The gradient, an internal error signal, serves as the mathematical equivalent of the statement, “This is unexpected and important!” in the model. This allows the Titans architecture to selectively update its long-term memory only with the most novel and context-breaking information, keeping the overall process fast and efficient.

This mechanism is improved by including two essential components in Titans:

Momentum: The model takes into account both “momentary surprise,” which is the present input, and “past surprise,” which is the most recent context flow. Even if the tokens themselves are not unexpected, this ensures that any relevant subsequent information is also recorded. Titans use an adaptive weight decay mechanism to manage the memory’s limited capacity when dealing with extremely long sequences of events. This acts as a forgetting gate, allowing the model to discard information that is no longer needed.
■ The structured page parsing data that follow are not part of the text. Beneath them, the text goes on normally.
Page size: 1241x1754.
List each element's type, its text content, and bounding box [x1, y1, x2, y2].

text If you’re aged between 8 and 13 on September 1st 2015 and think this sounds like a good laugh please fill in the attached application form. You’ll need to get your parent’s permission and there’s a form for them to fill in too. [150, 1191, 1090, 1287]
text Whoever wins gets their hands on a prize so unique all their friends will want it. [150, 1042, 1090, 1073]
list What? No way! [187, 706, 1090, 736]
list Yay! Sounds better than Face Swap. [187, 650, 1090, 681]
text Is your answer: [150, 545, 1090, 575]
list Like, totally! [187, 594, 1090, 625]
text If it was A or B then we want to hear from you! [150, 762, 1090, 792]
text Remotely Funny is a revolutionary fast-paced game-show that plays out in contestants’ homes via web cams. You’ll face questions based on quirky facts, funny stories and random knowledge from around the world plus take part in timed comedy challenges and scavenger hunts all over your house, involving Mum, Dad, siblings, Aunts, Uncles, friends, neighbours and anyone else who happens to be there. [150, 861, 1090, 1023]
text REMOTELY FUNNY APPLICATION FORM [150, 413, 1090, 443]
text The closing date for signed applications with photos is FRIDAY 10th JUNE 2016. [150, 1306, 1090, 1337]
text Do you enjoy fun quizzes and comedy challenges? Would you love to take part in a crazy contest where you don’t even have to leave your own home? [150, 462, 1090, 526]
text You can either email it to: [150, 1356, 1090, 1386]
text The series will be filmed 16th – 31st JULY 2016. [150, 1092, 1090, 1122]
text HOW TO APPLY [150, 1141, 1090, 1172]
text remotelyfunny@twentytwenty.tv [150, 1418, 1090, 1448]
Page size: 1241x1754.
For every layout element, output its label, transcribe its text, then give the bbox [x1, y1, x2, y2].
MIRAS: A unified view of sequence modeling

From the most recent transformers to the lightning-fast linear RNNs, every major advancement in sequence modeling is essentially the same: a highly complex associative memory module. Accordingly, what makes MIRAS both unique and practical is the way it views AI modeling. It doesn’t see different architectures; rather, it sees different ways to solve the same problem:

effectively combining new information with old memories without forgetting the important ideas. MIRAS defines a sequence model through four key design choices:

  • Memory architecture: The structure that stores information (e.g., a vector, matrix, or a deep multi-layer perceptron, like in Titans).
  • Attentional bias: The internal learning objective the model optimizes that determines what it prioritizes.
    The regularizer for memory is the retention gate. MIRAS reinterprets “forgetting mechanisms” as specific forms of regularization that balance new learning against retaining past knowledge.
  • Memory algorithm: The optimization algorithm used to update the memory.

Transcending the mean squared error paradigm

Mean squared error (MSE) or dot-product similarity is used by nearly all current successful sequence models to determine their bias and retention. This reliance can make models sensitive to outliers and limit their expressive power.

MIRAS transcends this limitation by providing a generative framework to explore a more rich design space informed by the literature in optimization and statistics. This makes it possible to develop novel architectures with regularization and non-Euclidean goals.